An integrated multi-criteria decision making framework for industrial excess heat recovery and utilization
Luisa Montella, Xiufeng Liu, Roberto Monaco, Teresa Murino, Per Sieverts Nielsen
Abstract
Industrial excess heat recovery offers substantial potential for energy efficiency and a circular economy; however, selecting optimal utilization strategies presents a complex decision problem involving diverse and often conflicting criteria. This paper presents a novel integrated decision-making framework that addresses this challenge by combining a Decision Tree for rapid feasibility screening with a Multi-Criteria Decision-Making (MCDM) model. This model leverages the Analytic Hierarchy Process (AHP) to weight stakeholder priorities and employs a multi-method approach for ranking potential solutions. Unlike traditional models, this framework ensures both computational efficiency and adaptability to diverse industrial contexts, integrating the merits of heuristic and analytical methods. Applied to six diverse case studies from a real-world project database, our framework demonstrates its efficacy in identifying promising heat recovery pathways while highlighting the critical influence of criteria weighting on final recommendations. A sensitivity analysis further confirmed the robustness of our approach.

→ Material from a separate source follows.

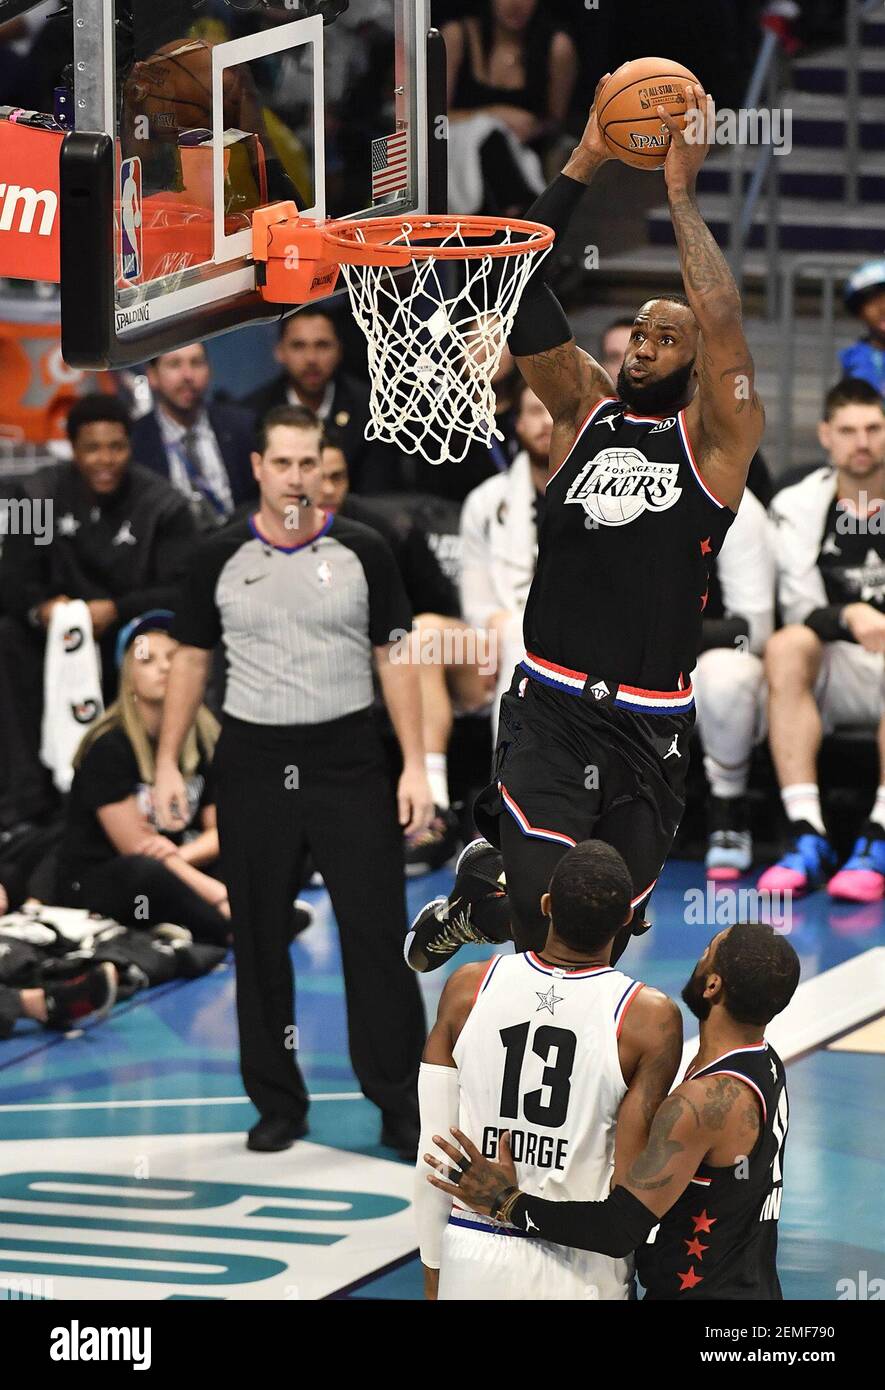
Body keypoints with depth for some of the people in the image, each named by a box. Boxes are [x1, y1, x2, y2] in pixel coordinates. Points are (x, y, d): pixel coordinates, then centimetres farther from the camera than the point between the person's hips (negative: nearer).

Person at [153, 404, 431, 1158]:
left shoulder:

Rigorous statistical analysis also reveals no significant differences between the MCDM methods, showing consistency of the results. This integrated framework contributes a practical and robust tool for sustainable excess heat management, informing more effective decision-making and offering a pathway for improved industrial energy efficiency. • The framework combines a decision tree and MCDM analysis. • A decision tree speeds up the MCDM evaluation process. • The framework supports various methods for robust ranking. • This method balances rigor with real-world application.